Un último apunte: la p.c.d. tiene una cualidad excepcional y especialmente relevante en un mundo como el actual tan cargado de violencia, fobias y conflictos. Fe y Luz está arraigada en las diferentes tradiciones cristianas: católicos, ortodoxos, protestantes, anglicanos,… Existen comunidades interconfesionales. En la llamada que el Espíritu nos hace a recomponer la unidad en Él, las p.c.d. están jugando un papel sumamente importante.

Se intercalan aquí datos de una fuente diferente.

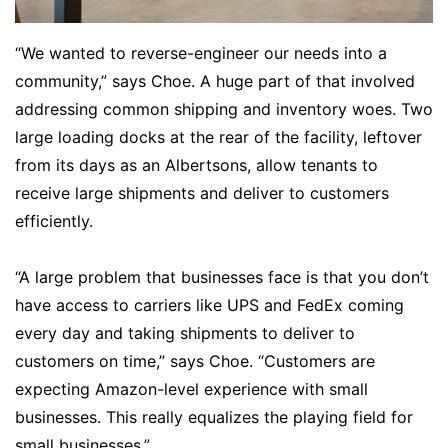
“We wanted to reverse-engineer our needs into a
community,” says Choe. A huge part of that involved
addressing common shipping and inventory woes. Two
large loading docks at the rear of the facility, leftover
from its days as an Albertsons, allow tenants to
receive large shipments and deliver to customers
efficiently.
“A large problem that businesses face is that you don’t
have access to carriers like UPS and FedEx coming
every day and taking shipments to deliver to
customers on time,” says Choe. “Customers are
expecting Amazon-level experience with small
businesses. This really equalizes the playing field for
small businesses.”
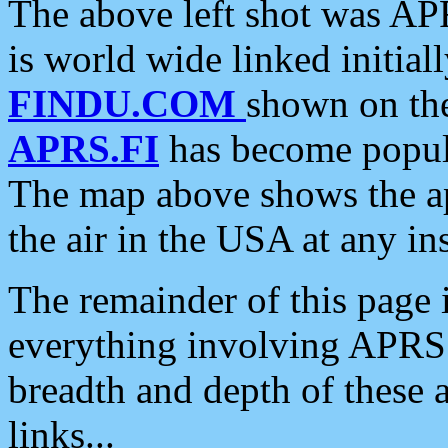
The above left shot was APR
is world wide linked initia
FINDU.COM
shown on the
APRS.FI
has become popula
The map above shows the a
the air in the USA at any ins
The remainder of this page is
everything involving APRS i
breadth and depth of these a
links...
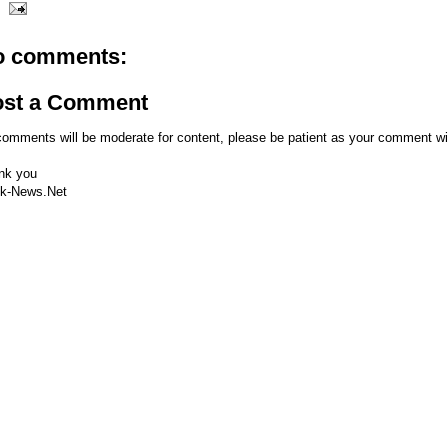
o comments:
ost a Comment
comments will be moderate for content, please be patient as your comment wi
nk you
k-News.Net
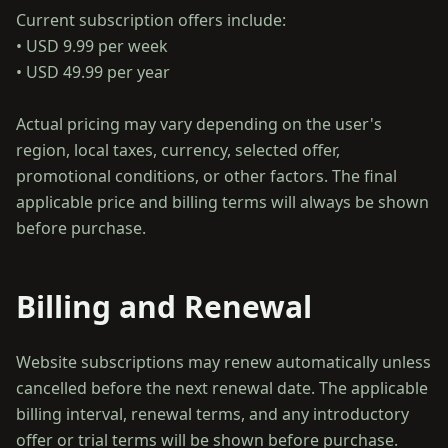
Current subscription offers include:
• USD 9.99 per week
• USD 49.99 per year
Actual pricing may vary depending on the user's
region, local taxes, currency, selected offer,
promotional conditions, or other factors. The final
applicable price and billing terms will always be shown
Billing and Renewal
Website subscriptions may renew automatically unless
cancelled before the next renewal date. The applicable
billing interval, renewal terms, and any introductory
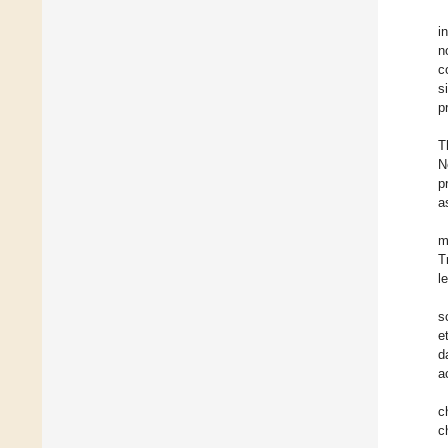
i
n
c
s
p
T
N
p
a
m
T
l
s
e
d
a
c
c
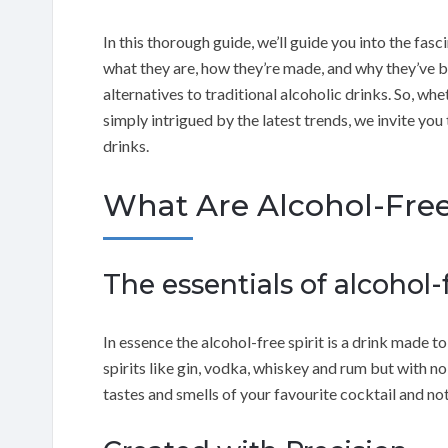
In this thorough guide, we’ll guide you into the fasci
what they are, how they’re made, and why they’ve
alternatives to traditional alcoholic drinks. So, wh
simply intrigued by the latest trends, we invite you 
drinks.
What Are Alcohol-Free
The essentials of alcohol-f
In essence the alcohol-free spirit is a drink made t
spirits like gin, vodka, whiskey and rum but with n
tastes and smells of your favourite cocktail and no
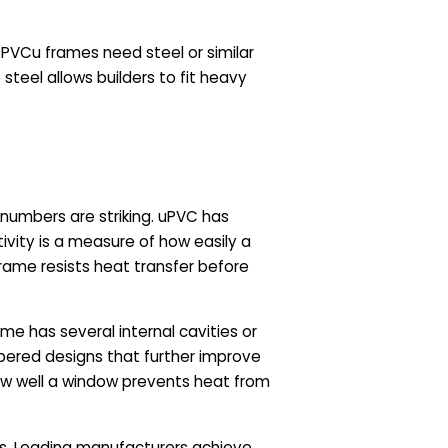
 PVCu frames need steel or similar
steel allows builders to fit heavy
 numbers are striking. uPVC has
ivity is a measure of how easily a
rame resists heat transfer before
me has several internal cavities or
bered designs that further improve
how well a window prevents heat from
ws. Leading manufacturers achieve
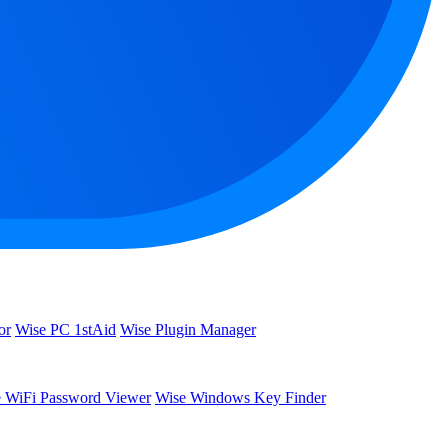
or
Wise PC 1stAid
Wise Plugin Manager
 WiFi Password Viewer
Wise Windows Key Finder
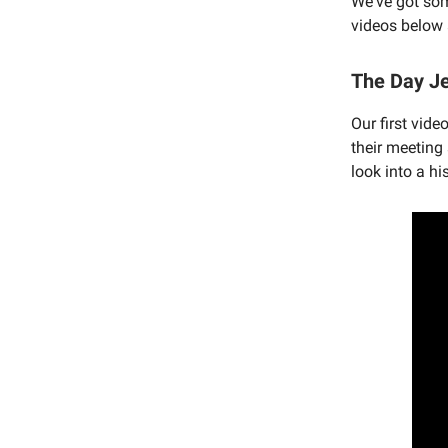
We've got som
videos below 
The Day Je
Our first vid
their meeting
look into a h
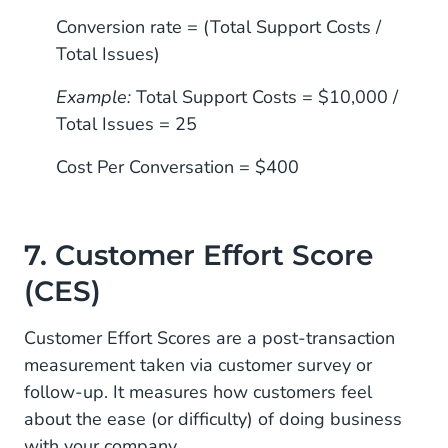
Conversion rate = (Total Support Costs /
Total Issues)
Example:
Total Support Costs = $10,000 /
Total Issues = 25
Cost Per Conversation = $400
7. Customer Effort Score
(CES)
Customer Effort Scores are a post-transaction
measurement taken via customer survey or
follow-up. It measures how customers feel
about the ease (or difficulty) of doing business
with your company.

Fe y Luz experimenta que la persona débil y con una discapacidad mental es fuente de unidad en la sociedad, en la Iglesia y entre las iglesias.
San Pablo dice: “Los miembros del cuerpo que se consideran más débiles son indispensables, y a los que consideramos menos nobles los rodeamos de más honor” (1 Cor 12, 22-23). Y también: “Lo débil del mundo lo ha escogido Dios para humillar lo poderoso. Aún más, ha escogido la gente baja del mundo, lo despreciable, lo que no cuenta, para anular a lo que cuenta” (1 Co 1, 27-28). Es un privilegio poder tener en las comunidades cristianas p.c.d.; cada una de ellas es una gracia, un regalo, un instrumento de Dios que nos invita a asumir las opciones de un Dios que se abajó y a enriquecer la comunión y potenciar la misión evangelizadora: hacer posible que cada hombre y cada mujer se encuentren con el Dios de Jesucristo. Y en esto la Iglesia tiene mucho que aprender de nuestros hermanos dotados de capacidades inferiores a lo normal pero que generalmente van acompañadas de otras especiales a la hora de construir el Reino de hijos y hermanos. Ellos ya son bienaventurados: por pobres, por mansos, por misericordiosos, por su limpieza de corazón. Ellos traen el Reino a nuestra historia.